Figure 1. Schematic depictions of the model. The model is characterized by the strong recurrent excitation in stimulus-selective populations and the reciprocal inhibition between them mediated by GABAergic interneurons (inhibitory neurons). The two selective populations receive Poisson spike trains I₁ and I₂, representing the external sensory inputs. All neurons receive background inputs, allowing spontaneously firing at a few hertz. Arrows represent activation, and dots denote repression. The numbers above the links indicate the dimensionless interaction strengths.

To imitate the sensory input of the RDM task, S1 and S2 independently receive the stimulus inputs I₁ and I₂ until the end of the simulation, which are modeled as uncorrelated Poisson spike trains with rates μ₁ and μ₂ (the unit is Hz).
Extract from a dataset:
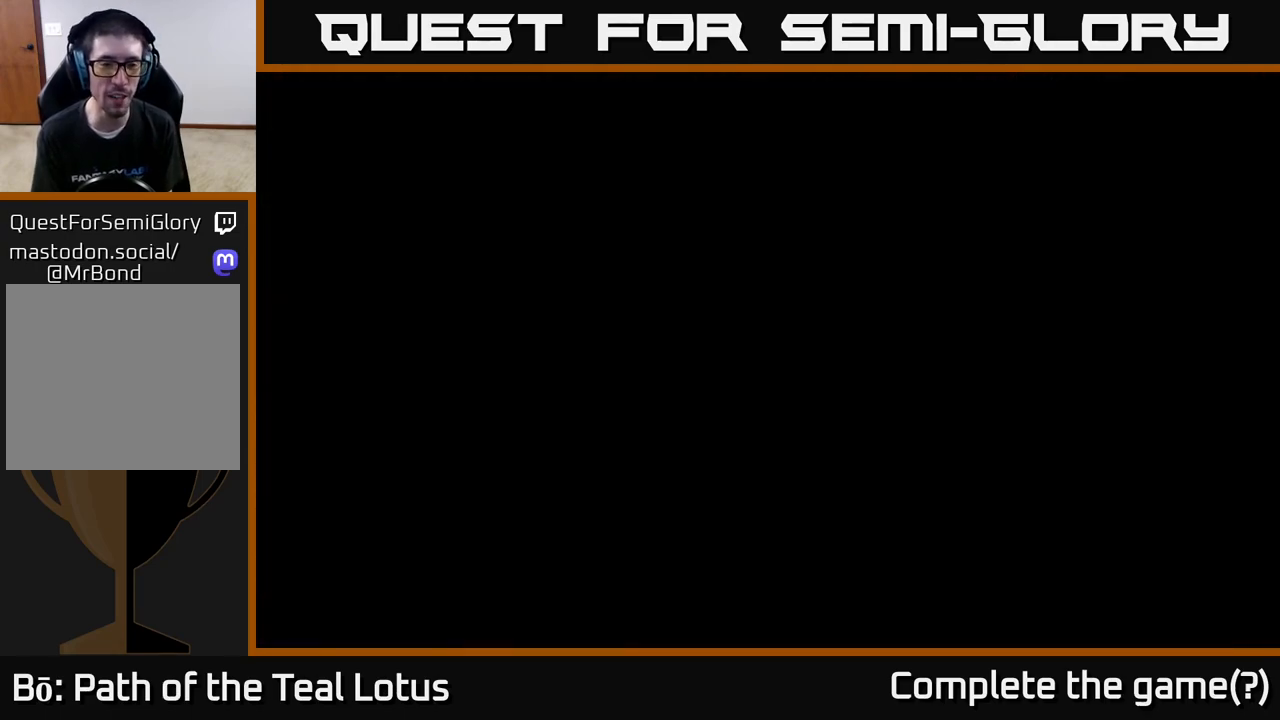
{"buttons": [], "left_stick": "center", "right_stick": "center", "events": []}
For S1, μ₁ = μ(1+c), and for S2, μ₂ = μ(1−c), where c represents the motion strength (the percentage of coherently moving dots), reflecting the difficulty of the task and μ is the stimulus strength.

In this work, we will probe how the circuit structure and stimulus input, more specifically, the recurrent connectivity w+ in S1 and S2, the stimulus strength μ and the motion strength c, influence the dynamical behavior of the decision making system in terms of the underlying energy landscape and the kinetics of state switching. The simulations are implemented on a free, open source simulator for spiking neural networks, Brain2 (Stimberg et al., 2019). And the equations (see Methods) are integrated numerically using a second order Runge-Kutta method with a time step dt = 0.02ms.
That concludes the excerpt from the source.